The Washington Spectator
- Type: Monthly periodical
- Founder: Tristram Coffin
- Publisher: Hamilton Fish V
- Editor: Louis Dubose
- Founded: 1974; 52 years ago
- Headquarters: New York City
- ISSN: 0887-428X
- Website: washingtonspectator.org

= The Washington Spectator =

Left-leaning independent political periodical

The Washington Spectator is an independent political periodical with a circulation of 60,000, published bimonthly by the Public Concern Foundation. It was founded by Tristram Coffin in 1971 as Washington Watch, and became The Washington Spectator in 1974. Coffin remained editor until 1993. Generally, every issue covers a single topic—most often, one that its editors believe is not receiving sufficient coverage in the mainstream media outlets. Since the COVID pandemic began in 2020, it has published its issues online-only.

==Circulation==

In 1997, the Washington Spectator had a circulation of some 65,000.

==Staff==

The current editor-in-chief is Lou Dubose, who assumed the editorship in 2007. Dubose is the author of Vice: Dick Cheney and the Hijacking of the American Presidency and co-author, with Molly Ivins, of the books Bushwhacked: Life in George Bush's America, Shrub: The Short but Happy Political Life of George W. Bush, and Bill of Wrongs: The Executive Branch's Assault on America's Fundamental Rights.

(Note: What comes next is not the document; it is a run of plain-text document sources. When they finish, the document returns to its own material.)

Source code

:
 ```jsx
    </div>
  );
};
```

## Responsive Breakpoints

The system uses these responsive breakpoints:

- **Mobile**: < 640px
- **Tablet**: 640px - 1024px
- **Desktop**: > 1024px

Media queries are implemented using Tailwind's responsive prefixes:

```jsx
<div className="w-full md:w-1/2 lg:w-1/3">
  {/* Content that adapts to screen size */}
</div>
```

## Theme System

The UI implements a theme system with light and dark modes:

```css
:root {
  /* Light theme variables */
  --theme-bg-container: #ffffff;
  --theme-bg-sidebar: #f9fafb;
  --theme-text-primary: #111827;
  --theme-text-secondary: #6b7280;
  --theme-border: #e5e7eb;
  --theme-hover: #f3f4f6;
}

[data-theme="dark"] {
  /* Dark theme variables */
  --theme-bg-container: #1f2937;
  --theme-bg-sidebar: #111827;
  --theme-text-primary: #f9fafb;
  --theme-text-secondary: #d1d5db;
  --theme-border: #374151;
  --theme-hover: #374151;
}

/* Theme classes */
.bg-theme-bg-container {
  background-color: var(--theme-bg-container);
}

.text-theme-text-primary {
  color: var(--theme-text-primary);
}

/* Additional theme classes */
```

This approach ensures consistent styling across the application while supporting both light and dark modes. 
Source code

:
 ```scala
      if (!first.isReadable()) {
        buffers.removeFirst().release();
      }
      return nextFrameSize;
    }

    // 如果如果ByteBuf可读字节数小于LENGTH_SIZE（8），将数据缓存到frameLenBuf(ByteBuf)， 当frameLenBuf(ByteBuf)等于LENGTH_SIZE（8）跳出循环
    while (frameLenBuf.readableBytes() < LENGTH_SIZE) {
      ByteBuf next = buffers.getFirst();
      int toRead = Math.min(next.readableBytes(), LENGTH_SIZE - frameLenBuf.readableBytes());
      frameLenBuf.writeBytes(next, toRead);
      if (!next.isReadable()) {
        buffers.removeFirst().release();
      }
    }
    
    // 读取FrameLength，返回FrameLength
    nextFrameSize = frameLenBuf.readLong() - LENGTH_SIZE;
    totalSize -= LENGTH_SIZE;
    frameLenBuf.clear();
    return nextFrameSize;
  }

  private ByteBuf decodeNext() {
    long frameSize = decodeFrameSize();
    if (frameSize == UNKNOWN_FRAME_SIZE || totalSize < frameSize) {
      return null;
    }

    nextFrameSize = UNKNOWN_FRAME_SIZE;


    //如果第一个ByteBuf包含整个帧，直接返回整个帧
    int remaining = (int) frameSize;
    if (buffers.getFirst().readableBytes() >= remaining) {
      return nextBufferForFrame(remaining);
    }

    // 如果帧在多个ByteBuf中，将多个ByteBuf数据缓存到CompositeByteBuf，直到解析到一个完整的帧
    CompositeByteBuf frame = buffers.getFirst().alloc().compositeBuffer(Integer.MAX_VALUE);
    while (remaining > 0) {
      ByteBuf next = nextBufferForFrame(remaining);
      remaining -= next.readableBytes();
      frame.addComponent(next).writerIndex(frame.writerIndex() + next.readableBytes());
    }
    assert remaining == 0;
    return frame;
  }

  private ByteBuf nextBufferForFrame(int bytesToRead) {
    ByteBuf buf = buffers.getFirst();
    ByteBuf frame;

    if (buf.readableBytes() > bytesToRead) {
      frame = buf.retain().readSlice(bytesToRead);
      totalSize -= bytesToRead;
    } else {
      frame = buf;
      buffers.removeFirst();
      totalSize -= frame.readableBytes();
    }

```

The current publisher is Hamilton Fish V.

===Founder Tris Coffin===
Tristram Coffin (1912–1997), born in Hood River, Oregon, grew up in Indianapolis and graduated from Depauw University. He worked for the Indianapolis Times, for whom he covered gangster John Dillinger, before becoming press secretary to Governor Clifford Townsend and then staffer when Townsend became an assistant secretary at the United States Department of Agriculture. During World War II, Coffin returned to journalism as a radio reporter, covering the White House for CBS Radio and Capitol Hill for ABC Radio. Coffin then joined Drew Pearson's Washington Merry-Go-Round. In 1947, he published a critical book on US President Harry S. Truman, entitled Missouri Compromise, after which he established a syndicated column, "Tris Coffin's Daybook," while working for ABC. (Coffin wrote half a dozen other books.) In 1968, Coffin raised funds to start the Washington Watch newsletter, which became the Washington Spectator in 1975. After writing and editing the newsletter for more than two decades, Coffin retired; he died in 1997. Ralph de Toledano and Victor Lasky cited Coffin in their book Seeds of Treason (1950).

===Others===
Besides founder and former editor Coffin, former editors include Ben A. Franklin, who helmed the periodical from 1993 to 2005. In the early 1990s, the Spectator distinguished itself with reporting on the sexual assault scandals of Oregon Senator Robert Packwood, who resigned his office in 1995.

Recent staffers include David Weigel, a reporter for The Washington Post. Former publisher Kevin Walter now serves as associate publisher of Mother Jones magazine. Phillip Frazer also served as publisher of the Spectator. Other contributors include William T. Vollmann, David Cay Johnston, Rev. William Barber, Aryeh Neier, and Steven Pressman.